Call it guts, call it leadership, call it hunger, desire, whatever you want. Queens had it by the crateload out there.
And it's not that Aberdeen didn't have the balls for a fight - their opponents just had bigger ones.
Three times Gordon Chisholm's men had a lead and lost it. Three times you thought to yourself: "If they can just hold on and settle ..." Three times they coughed one up before they had the chance. And three times you thought: "That's them this time. Goners".
Aberdeen's pace should have killed them on the flanks. Sone Aluko and Ricky Foster had the beating of their men all day if they had wanted it.
But when one blue jersey didn't cut in, another one appeared to bail them out. And another - and then another.
With 11,000 fans backing them Queens just didn't know when to lie down.
The thing is, this will probably go down as one of Aberdeen's most shameful defeats - up there with Stenhousemuir in 1995 and Queen's Park last season.
For most fans it will be a humiliation too far, a clarion call for Jimmy C to be axed.
And to be fair the defending was shameful at times.
If it's scary statistics you're looking for try this one - in 24 games away from Pittodrie this season they've lost 55 goals. Well over two a game.
Which means to have ANY chance of winning their strikers have to score three. Sometimes even four.
What hope is there when that's the foundation you've built your house on?
And the Dons will never be shown up more than they were for Queens' third. Tosh's ball over the top should have been meat and drink to any stopper.
Instead Andy Considine got horribly under it and flailed miserably. Zander Diamond then got turned inside out like a pillow case in a laundry by the hugely effective - but not exactly lightning - Sean O'Connor.
But to pin the entire game on how bad Aberdeen were is to detract from how wonderful Chisholm and Kenny Brannigan's boys in blue were.
Queens showed they had all the guts in the world - and weren't short of guile either.
For 40 minutes until he was substituted Stephen Dobbie looked like the craftiest player on the park. And Tosh and Neil MacFarlane more than matched up to their cap-laden opposite numbers in midfield. Even coming off the bench you will never see a more ironic cameo than the one played by John Stewart.

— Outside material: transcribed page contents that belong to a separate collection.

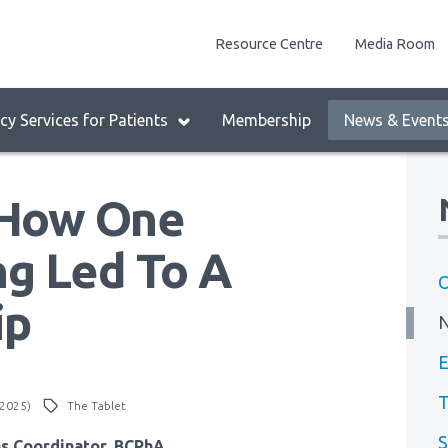
enu
Resource Centre
Media Room
lock:
eader
y Services for Patients
Membership
News & Event
enu
: How One
g Led To A
O
ip
E
T
 2025)
The Tablet
S
ns Coordinator, BCPhA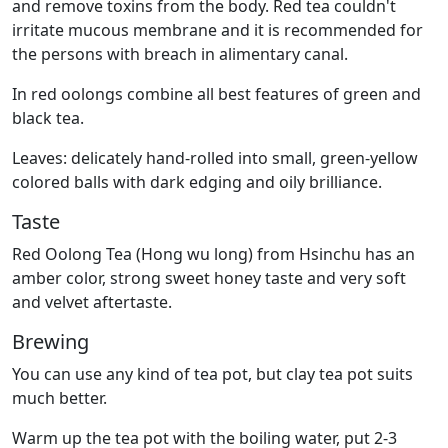
and remove toxins from the body. Red tea couldn't
irritate mucous membrane and it is recommended for
the persons with breach in alimentary canal.
In red oolongs combine all best features of green and
black tea.
Leaves: delicately hand-rolled into small, green-yellow
colored balls with dark edging and oily brilliance.
Taste
Red Oolong Tea (Hong wu long) from Hsinchu has an
amber color, strong sweet honey taste and very soft
and velvet aftertaste.
Brewing
You can use any kind of tea pot, but clay tea pot suits
much better.
Warm up the tea pot with the boiling water, put 2-3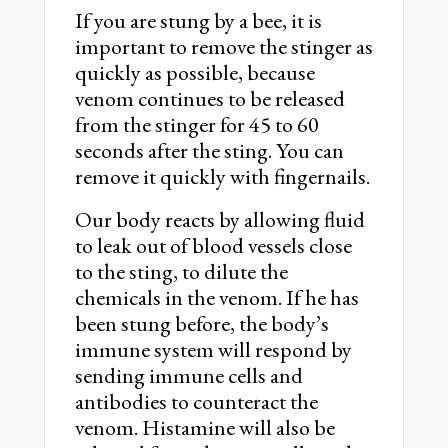
If you are stung by a bee, it is
important to remove the stinger as
quickly as possible, because
venom continues to be released
from the stinger for 45 to 60
seconds after the sting. You can
remove it quickly with fingernails.
Our body reacts by allowing fluid
to leak out of blood vessels close
to the sting, to dilute the
chemicals in the venom. If he has
been stung before, the body’s
immune system will respond by
sending immune cells and
antibodies to counteract the
venom. Histamine will also be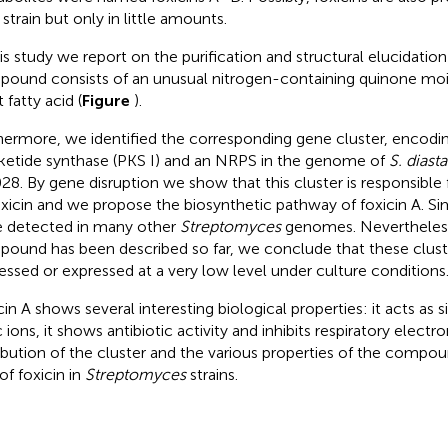
strain but only in little amounts.
his study we report on the purification and structural elucidation
ound consists of an unusual nitrogen-containing quinone moie
 fatty acid (
Figure
).
hermore, we identified the corresponding gene cluster, encodin
ketide synthase (PKS I) and an NRPS in the genome of
S. dias
28. By gene disruption we show that this cluster is responsible
oxicin and we propose the biosynthetic pathway of foxicin A. Sim
 detected in many other
Streptomyces
genomes. Nevertheless,
ound has been described so far, we conclude that these cluste
essed or expressed at a very low level under culture conditions
cin A shows several interesting biological properties: it acts as 
c ions, it shows antibiotic activity and inhibits respiratory electr
ribution of the cluster and the various properties of the compou
of foxicin in
Streptomyces
strains.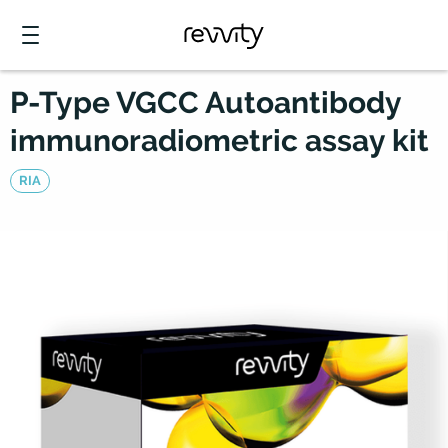
P-Type VGCC Autoantibody
immunoradiometric assay kit
RIA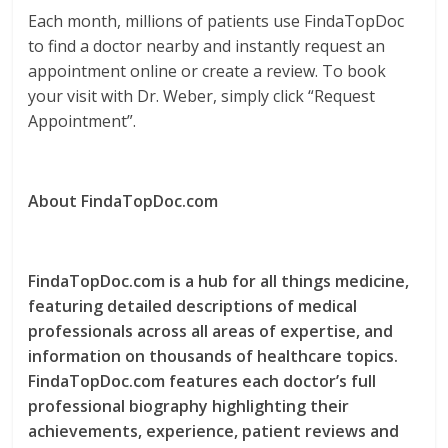
Each month, millions of patients use FindaTopDoc
to find a doctor nearby and instantly request an
appointment online or create a review. To book
your visit with Dr. Weber, simply click “Request
Appointment”.
About FindaTopDoc.com
FindaTopDoc.com is a hub for all things medicine,
featuring detailed descriptions of medical
professionals across all areas of expertise, and
information on thousands of healthcare topics.
FindaTopDoc.com features each doctor’s full
professional biography highlighting their
achievements, experience, patient reviews and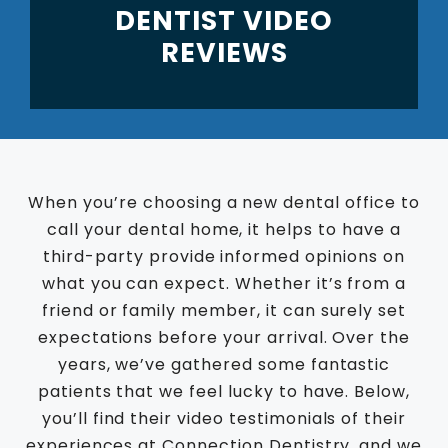
DENTIST VIDEO
REVIEWS
When you’re choosing a new dental office to
call your dental home, it helps to have a
third-party provide informed opinions on
what you can expect. Whether it’s from a
friend or family member, it can surely set
expectations before your arrival. Over the
years, we’ve gathered some fantastic
patients that we feel lucky to have. Below,
you’ll find their video testimonials of their
experiences at Connection Dentistry, and we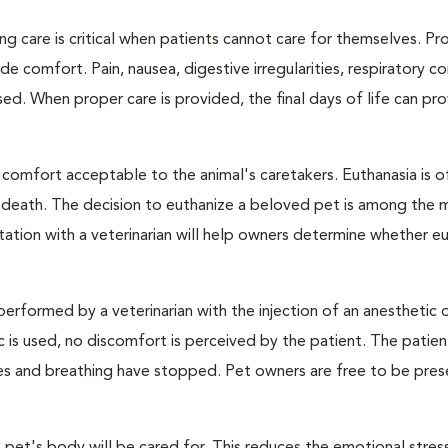
ng care is critical when patients cannot care for themselves. Pr
de comfort. Pain, nausea, digestive irregularities, respiratory c
d. When proper care is provided, the final days of life can pr
 comfort acceptable to the animal's caretakers. Euthanasia is o
s death. The decision to euthanize a beloved pet is among the 
tation with a veterinarian will help owners determine whether eu
performed by a veterinarian with the injection of an anesthetic
ic is used, no discomfort is perceived by the patient. The patie
ulses and breathing have stopped. Pet owners are free to be pres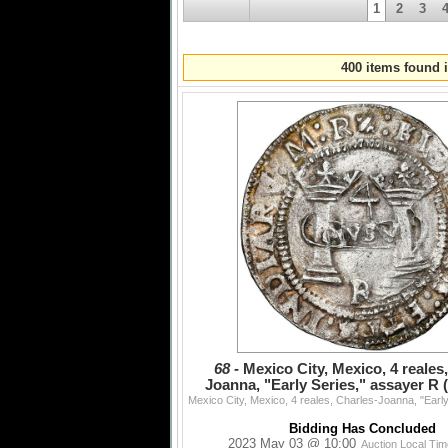
Session IV: Lots 1092 - 1338 - 3:00 PM EDT
1
2
3
Medals and Decorations - 1092 - 1211
US Coins and Medals - 1212 - 1272
US Paper Money - 1273 - 1287
World Paper Money - 1288 - 1338
400 items found i
Session V: Lots 1339 - 1408 - 6:00 PM EDT
Coin Jewelry - 1339 - 1376
Shipwreck Artifacts - 1377 - 1397
Non-Wreck Artifacts - 1398 - 1408
Session VI: Lots 1409 - 1677 - 7:00 PM EDT
Express Session (selected items from all sec
68 -
Mexico City, Mexico, 4 reales
Joanna, "Early Series," assayer R 
bottom between
Bidding Has Concluded
2023 May 03 @ 10:00
Auction Local Ti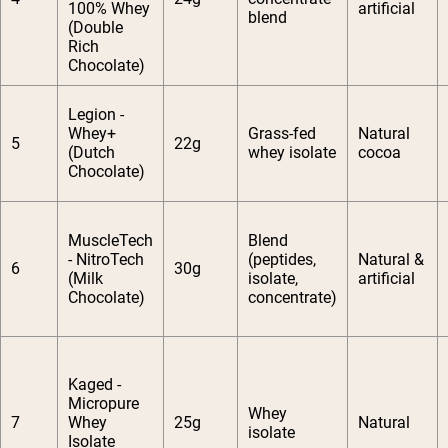
100% Whey
artificial
blend
(Double
Rich
Chocolate)
Legion -
Whey+
Grass-fed
Natural
5
22g
(Dutch
whey isolate
cocoa
Chocolate)
MuscleTech
Blend
- NitroTech
(peptides,
Natural &
6
30g
(Milk
isolate,
artificial
Chocolate)
concentrate)
Kaged -
Micropure
Whey
7
Whey
25g
Natural
isolate
Isolate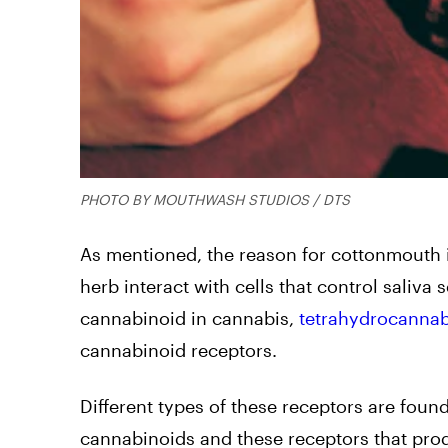
PHOTO BY MOUTHWASH STUDIOS / DTS
As mentioned, the reason for cottonmouth i
herb interact with cells that control saliv
cannabinoid in cannabis,
tetrahydrocannab
cannabinoid receptors.
Different types of these receptors are foun
cannabinoids and these receptors that prod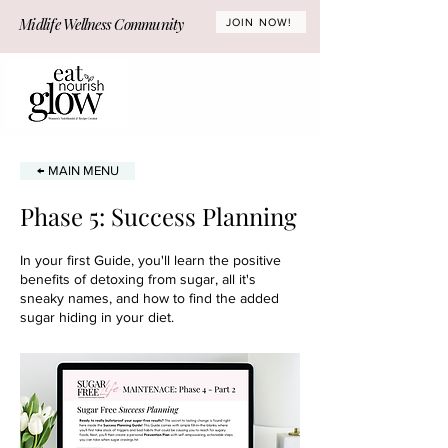
Midlife Wellness Community
JOIN NOW!
← MAIN MENU
Phase 5: Success Planning
In your first Guide, you'll learn the positive
benefits of detoxing from sugar, all it's
sneaky names, and how to find the added
sugar hiding in your diet.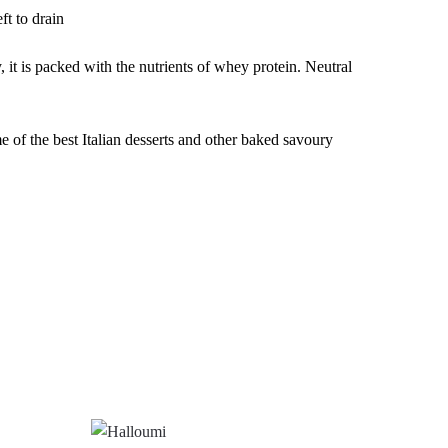
ft to drain
, it is packed with the nutrients of whey protein. Neutral
 of the best Italian desserts and other baked savoury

He came on to a chorus of boos from the Dons fans - a bit-part Red whose only claim to fame at Pittodrie was the double he bagged at Parkhead a lifetime ago.
The chorus of "Who are ya" echoed from the stands as Budgie took his spot.
But he made his mark all right. McQuilken sent a ball down the line and it was a race between Stewart and Diamond.
Queens' sub might have been quicker anyway - but he was hungrier and that was all that mattered.
Ball to the back post, two bites from Paul Burns, bang. 2-1 for Queens. Remember the name now Dons fans? They certainly won't forget him after Stewart popped up to score No.4.
Eventually Calderwood gave it the kitchen sink but after Diamond hit the bar and post with 19 minutes left it was only going to finish one way.
Red and white scarves on the trackside, blue and white ones aloft.